Selon une étude de 2015, le suicide serait devenu la première cause de mortalité chez les enfants et les adolescents de 10 à 19 ans. Quels sont les facteurs qui influencent les conduites suicidaires chez les enfants ? Cette réponse est essentielle pour mieux prévenir le suicide des plus jeunes. Selon une étude américaine, les croyances religieuses ou spirituelles des parents pourraient être l’un de ces facteurs.
Risque de suicide et croyances religieuses
La prévention du suicide chez les enfants et les adolescents est un enjeu majeur de santé publique. Quels sont les facteurs qui influencent directement ou indirectement les conduites suicidaires dans cette catégorie de population ? La réponse à cette question est déterminante pour établir des stratégies préventives efficaces et ciblées.
Dans ce contexte, une étude américaine s’est penchée sur l’influence des croyances religieuses ou spirituelles des parents sur le risque de suicide chez les enfants. Jusque-là, les études ayant porté sur le lien entre spiritualité et risque de suicide s’étaient presque uniquement focalisées sur les croyances des enfants eux-mêmes et pas sur celles de leurs parents.
Dans cette nouvelle étude, les chercheurs ont suivi une cohorte de trois générations pendant 30 ans. La génération 1 (les grands-parents) regroupait des adultes dépressifs. La génération 2 (les parents) présentait un risque plus élevé de dépression majeure, en raison de leurs antécédents familiaux. La génération 3 (les enfants) a inclus 214 enfants et adolescents, âgés de 6 à 18 ans, et d’origine caucasienne. Les deux tiers de ces enfants vivaient dans des familles considérées comme à haut risque de dépression.
Religiosité contre comportement suicidaire
Sur l’ensemble des enfants de la génération 3, environ 85 % ont déclaré appartenir à une famille de confession chrétienne (59 % de catholiques et 26 % de protestants). Environ 25 % des enfants ont indiqué que la religion occupait une place importante dans leur vie, un chiffre qui s’élevait à 45 % chez les parents de la génération 2.

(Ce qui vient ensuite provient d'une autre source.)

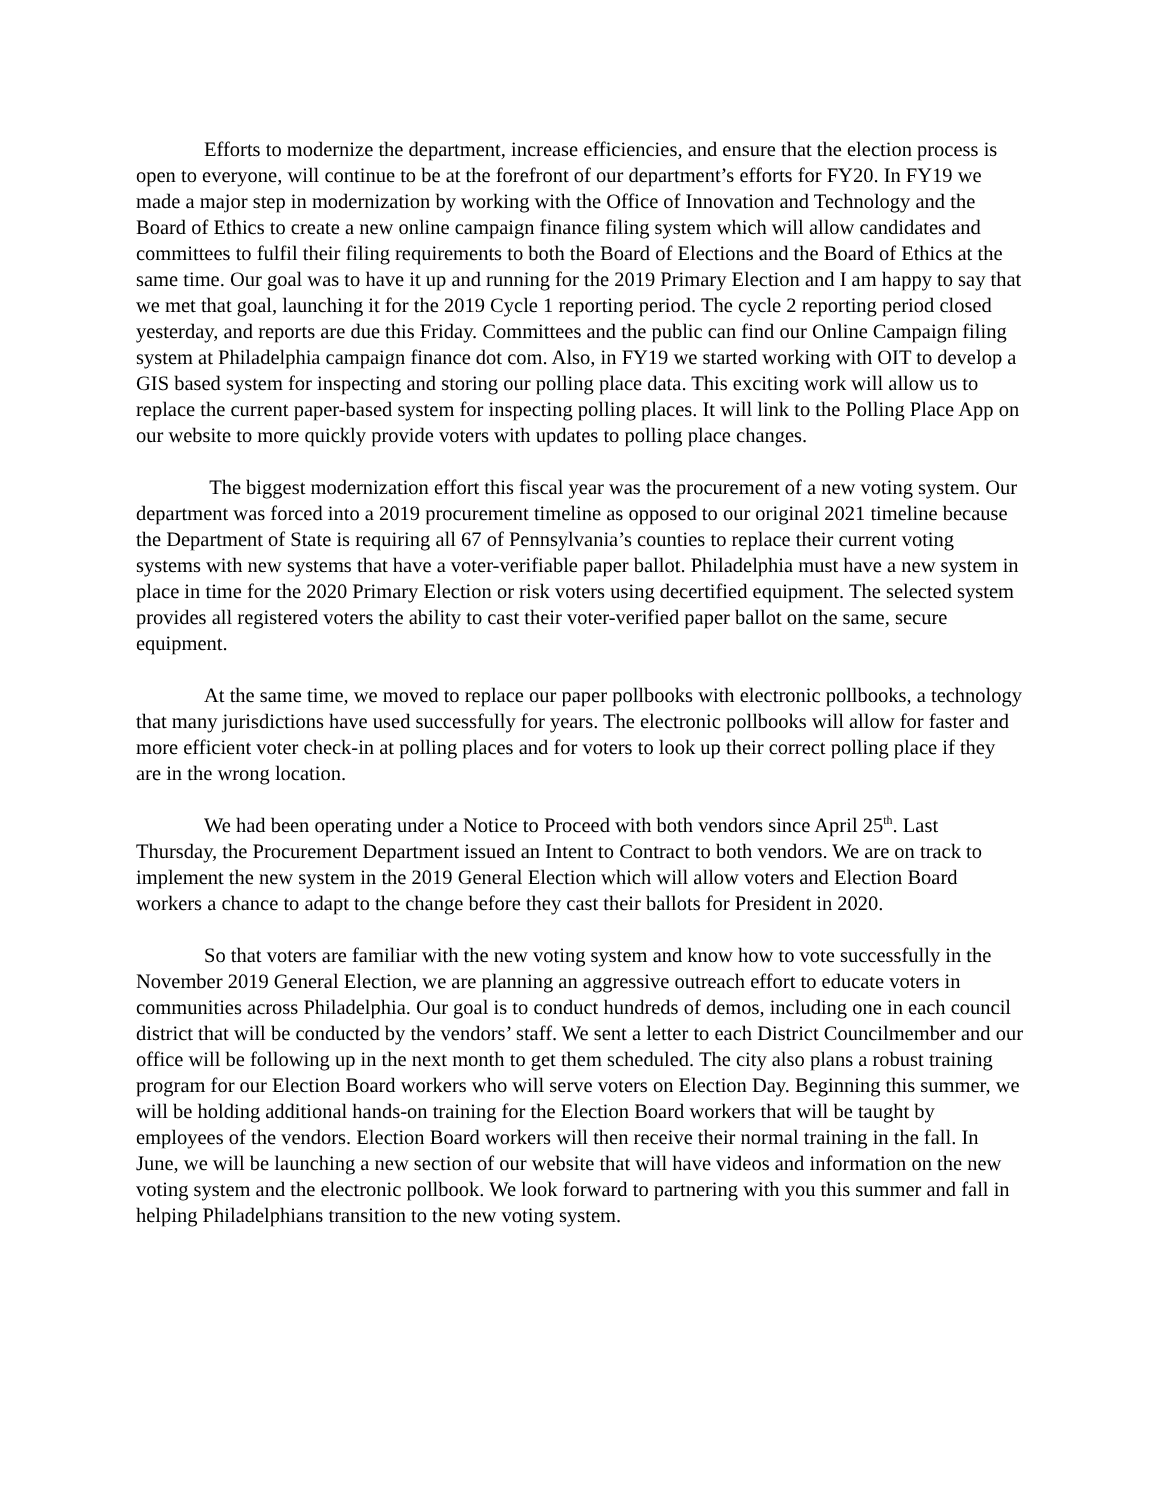Efforts to modernize the department, increase efficiencies, and ensure that the election process is open to everyone, will continue to be at the forefront of our department’s efforts for FY20. In FY19 we made a major step in modernization by working with the Office of Innovation and Technology and the Board of Ethics to create a new online campaign finance filing system which will allow candidates and committees to fulfil their filing requirements to both the Board of Elections and the Board of Ethics at the same time. Our goal was to have it up and running for the 2019 Primary Election and I am happy to say that we met that goal, launching it for the 2019 Cycle 1 reporting period. The cycle 2 reporting period closed yesterday, and reports are due this Friday. Committees and the public can find our Online Campaign filing system at Philadelphia campaign finance dot com. Also, in FY19 we started working with OIT to develop a GIS based system for inspecting and storing our polling place data. This exciting work will allow us to replace the current paper-based system for inspecting polling places. It will link to the Polling Place App on our website to more quickly provide voters with updates to polling place changes.
The biggest modernization effort this fiscal year was the procurement of a new voting system. Our department was forced into a 2019 procurement timeline as opposed to our original 2021 timeline because the Department of State is requiring all 67 of Pennsylvania’s counties to replace their current voting systems with new systems that have a voter-verifiable paper ballot. Philadelphia must have a new system in place in time for the 2020 Primary Election or risk voters using decertified equipment. The selected system provides all registered voters the ability to cast their voter-verified paper ballot on the same, secure equipment.
At the same time, we moved to replace our paper pollbooks with electronic pollbooks, a technology that many jurisdictions have used successfully for years. The electronic pollbooks will allow for faster and more efficient voter check-in at polling places and for voters to look up their correct polling place if they are in the wrong location.
We had been operating under a Notice to Proceed with both vendors since April 25<sup>th</sup>. Last Thursday, the Procurement Department issued an Intent to Contract to both vendors. We are on track to implement the new system in the 2019 General Election which will allow voters and Election Board workers a chance to adapt to the change before they cast their ballots for President in 2020.
So that voters are familiar with the new voting system and know how to vote successfully in the November 2019 General Election, we are planning an aggressive outreach effort to educate voters in communities across Philadelphia. Our goal is to conduct hundreds of demos, including one in each council district that will be conducted by the vendors’ staff. We sent a letter to each District Councilmember and our office will be following up in the next month to get them scheduled. The city also plans a robust training program for our Election Board workers who will serve voters on Election Day. Beginning this summer, we will be holding additional hands-on training for the Election Board workers that will be taught by employees of the vendors. Election Board workers will then receive their normal training in the fall. In June, we will be launching a new section of our website that will have videos and information on the new voting system and the electronic pollbook. We look forward to partnering with you this summer and fall in helping Philadelphians transition to the new voting system.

En ajustant les données recueillies sur différents paramètres (âge, sexe, statut dépressif familial), les chercheurs ont observé que le risque suicidaire chez les jeunes filles était significativement moins important chez celles pour lesquelles la religion occupait une place importante. Un tel lien n’a pas été mis en évidence chez les garçons. Cet impact des croyances religieuses sur le risque suicidaire était particulièrement renforcé, lorsque la religion était importante pour les parents. Ainsi, le risque de comportement suicidaire chutait de 80 % chez les enfants dont les parents déclaraient accorder une place importante à la religion.
La religion pourrait-elle alors protéger contre le risque suicidaire ? Pas vraiment selon les auteurs de l’étude. Selon eux, la pratique même d’une religion n’entrerait pas en jeu dans ces résultats, mais la spiritualité apporterait aux parents une force et des convictions, qui structureraient la vie de la famille et pourraient protéger les enfants des conduites suicidaires.
Une question à aborder par le médecin
Les différences observées entre les garçons et les filles restent inexpliquées pour les auteurs de l’étude, mais concordantes avec de précédentes études, qui montraient que les filles sont d’une manière générale plus influencées par les croyances de leurs parents que les garçons.
Au final, plus les croyances religieuses des parents sont fortes, plus le risque suicidaire chez les enfants est réduit, et ce quelles que soient les propres croyances des enfants. Il faut noter que cette étude ne porte que sur les religions chrétiennes et que des études sur d’autres croyances spirituelles pourraient être intéressantes à mener pour évaluer leur influence sur le risque de suicide.
En conclusion, ces résultats pourraient inciter les médecins à aborder les croyances religieuses, lorsqu’ils prennent en charge un enfant avec des conduites suicidaires. Même si ces questions, très personnelles, sont souvent exclues des entretiens médicaux, elles pourraient s’avérer très utiles pour évaluer le risque suicidaire et ainsi mieux prendre en charge ces enfants.